__Stated problem A__:
Pick out and copy every line of the rows below that contains the string "bottom".

__Reading text__:
Santa Fe Gold nearing production of silver-gold in New Mexico

By : Mike Niehuser

Beacon Rock Research.com

 

 

 

 

 

We recently visited Santa Fe Gold Corp.’s Summit Silver-Gold Mine located in southwestern New Mexico near Duncan, Arizona and its processing facility in Lordsburg, New Mexico. This was our fourth visit to the project over the past three years and we are pleased to see the project reaching production as we previously envisioned. We were again impressed with the preparation for production and the excess capacity for the mill to exceed scheduled production. Considering the recent turmoil in the credit and political markets, the timing of the Summit Mine moving into production during a period of increasing precious metal prices, and moderating operating costs, could not have been better for Santa Fe shareholders.

 

The Summit Mine, with its processing facility in Lordsburg, is Santa Fe’s most advanced asset. The project consists of a silver-gold resource in the Steeple Rock Mining District north of the city of Duncan Summit Mine, near Duncan, Arizona (the Summit Mine – video clip http://www.beaconrockresearch.com/SFEG.summit.htm), on the Arizona/New Mexico border; a mill site near Lordsburg, the site of a previously operating mine (the Banner Mill site – video clip http://www.beaconrockresearch.com/SFEG.lordsburg.htm); and the Banner Mill, a 400 tpd flotation mill relocated from Winston, New Mexico (with potential for expanding capacity to 800-1,000 tpd). Santa Fe acquired these three assets, successfully reopening, expanding and extending the former "Hansen decline," and relocating and reassembling the Winston Mill at the Banner site near Lordsburg.

 

Santa Fe management originally had planned to engage a contract miner, but as contractor prices peaked in early 2008, they opted to mine the project themselves. More recently, the company has benefited from falling base metal prices and the reduction in regional base metal mining activity. They have found an abundance of available skilled and unskilled labor. Even with the additional required capital investment in essential equipment to operate the mine themselves, the Summit Mine is coming in under budget, and with potentially lower costs over the scheduled life of the project. Work on the Banner Mill has been completed and ore has been stockpiled at the mill, ready to commence production. Operations should commence upon completion of the upgraded tailings dam, in early 2010. The transition from an exploration company to a precious metal producer during a period of rising precious metals prices has been positively received by investors.

__Stated problem B__:
Answer these questions from the mining article above:
(i) In which town is the Summit Mine's processing facility located?
(ii) What is the stated capacity of the Banner Mill?
(iii) When should operations commence?

__Data section__:
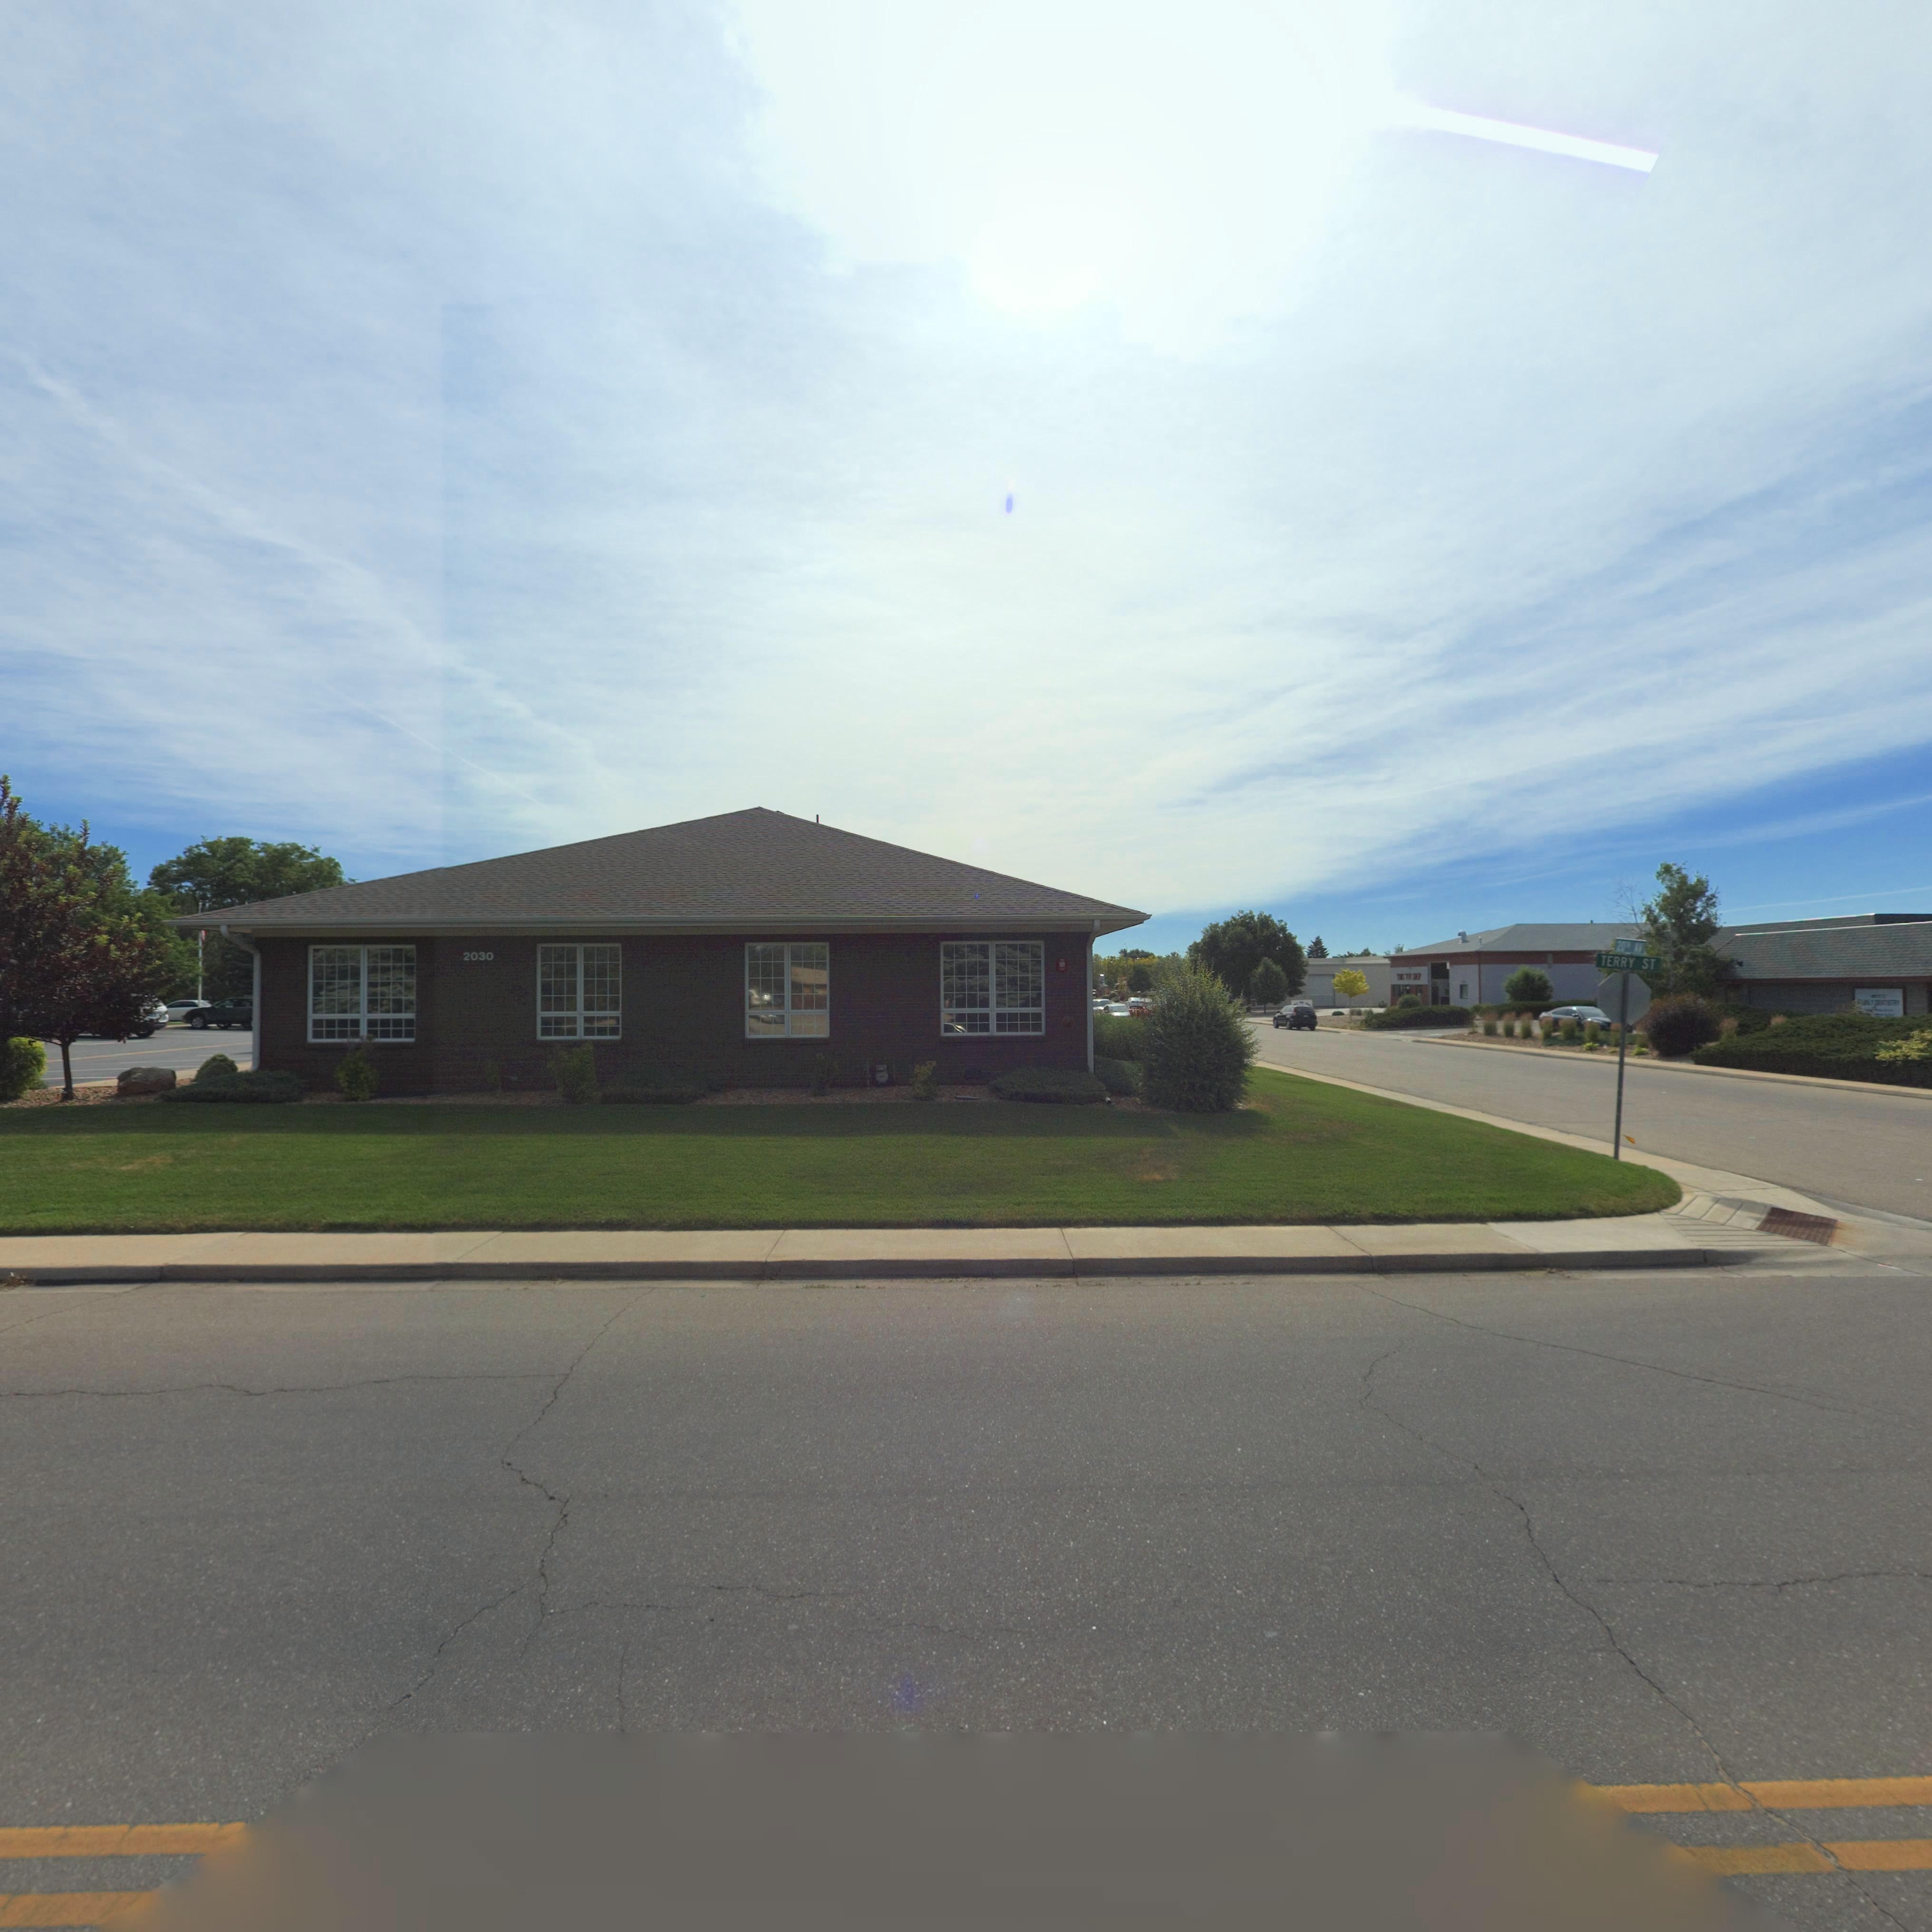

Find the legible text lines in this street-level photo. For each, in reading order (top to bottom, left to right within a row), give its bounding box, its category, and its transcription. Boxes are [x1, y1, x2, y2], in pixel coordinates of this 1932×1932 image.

[1616, 940, 1644, 954] StreetName: 20** AV
[463, 951, 494, 961] StreetNumber: 2030
[1600, 954, 1655, 970] StreetName: TERRY ST
[1396, 973, 1422, 980] BusinessName: ***S *** S*O*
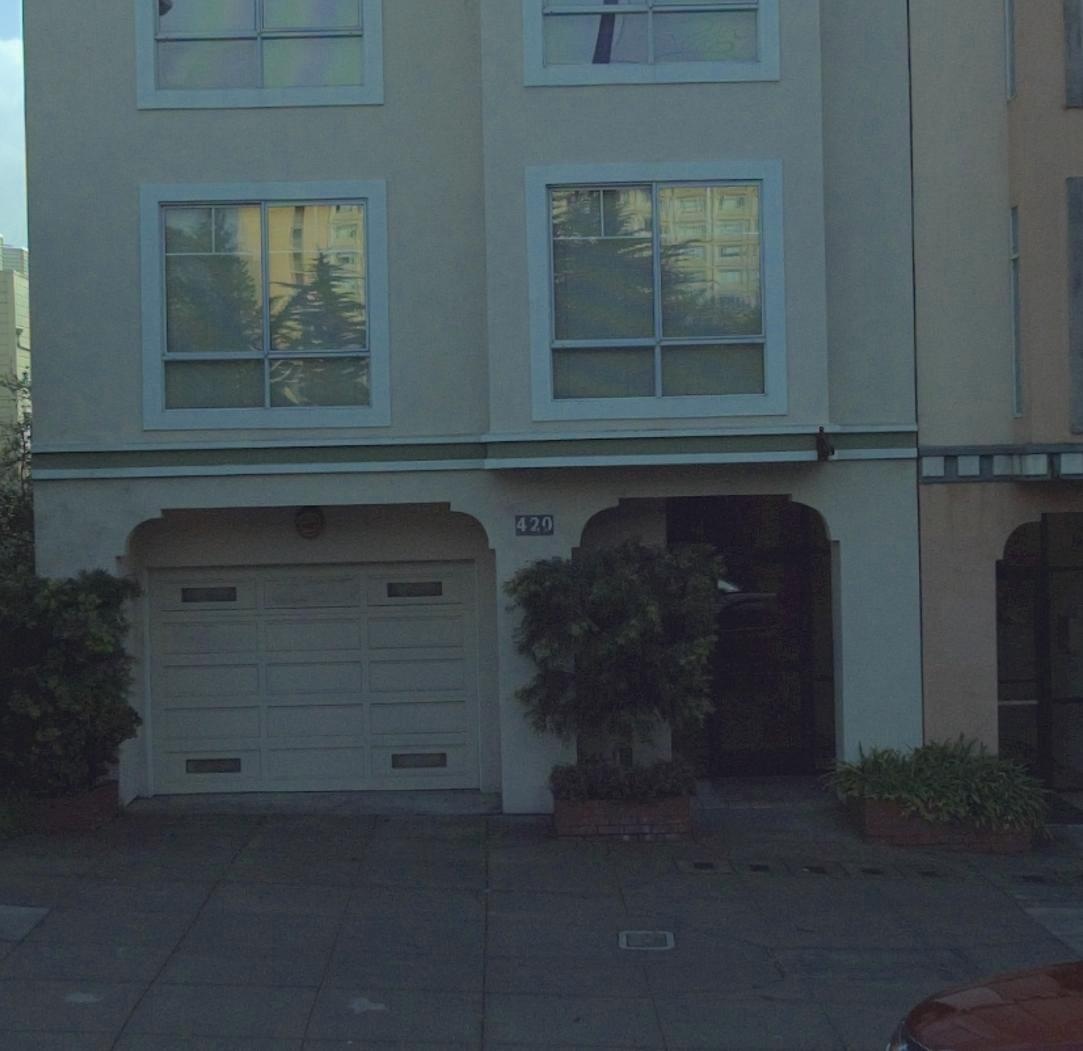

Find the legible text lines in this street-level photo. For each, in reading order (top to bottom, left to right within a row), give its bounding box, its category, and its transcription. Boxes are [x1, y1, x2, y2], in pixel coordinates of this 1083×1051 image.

[514, 514, 554, 536] StreetNumber: 42*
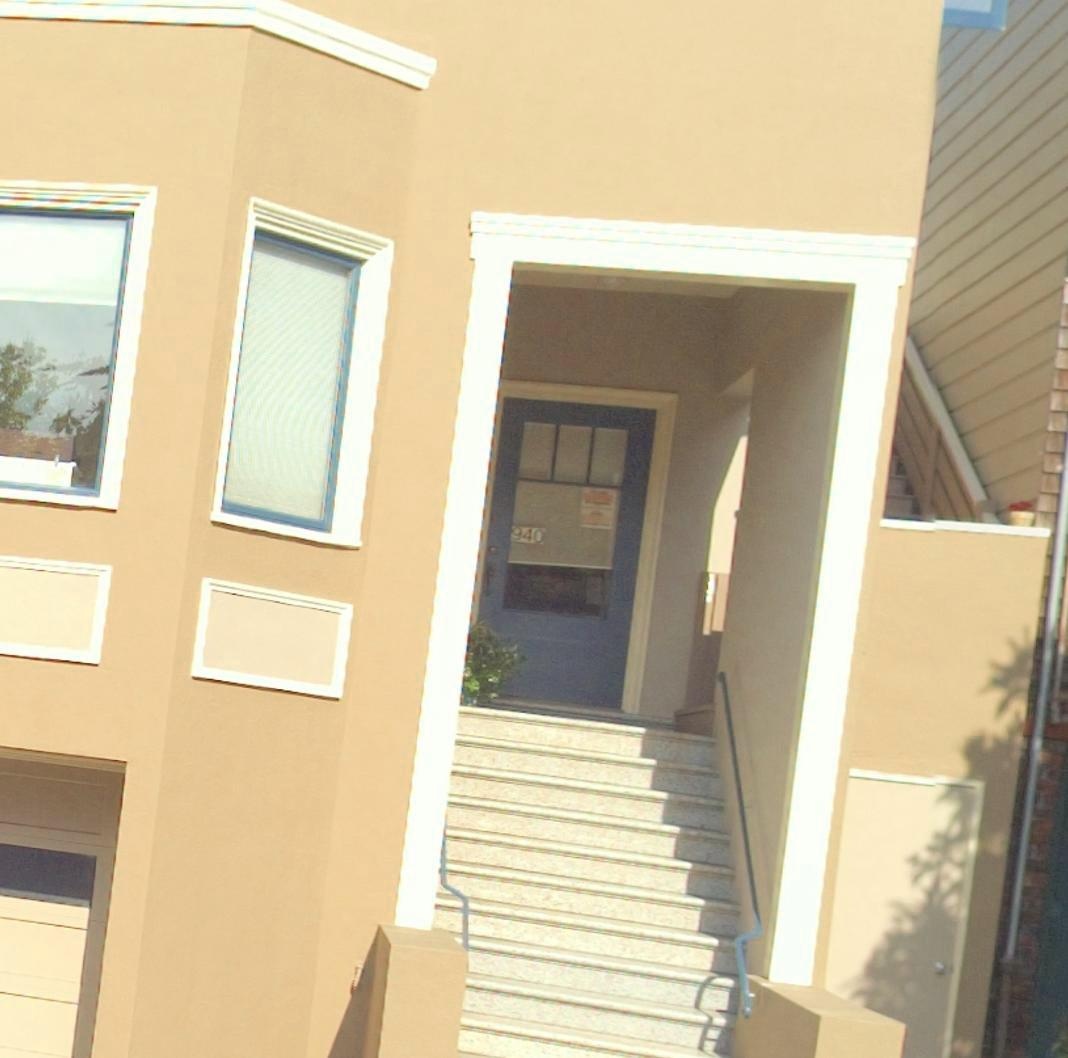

__Correct response A__:
Find the legible text lines in this street-level photo. For each, in reading order (top to bottom, left to right within a row), give its bounding box, its category, and its transcription. Boxes are [x1, y1, x2, y2], in pixel coordinates of this 1932×1932 image.
Find the legible text lines in this street-level photo. For each, in reading order (top to bottom, left to right within a row), give its bounding box, its category, and its transcription. Boxes are [x1, y1, x2, y2], in pixel coordinates of this 1083×1051 image.

__Correct response B__:
(i) Lordsburg, New Mexico.
(ii) 400 tpd, with potential for expanding to 800-1,000 tpd.
(iii) In early 2010, upon completion of the upgraded tailings dam.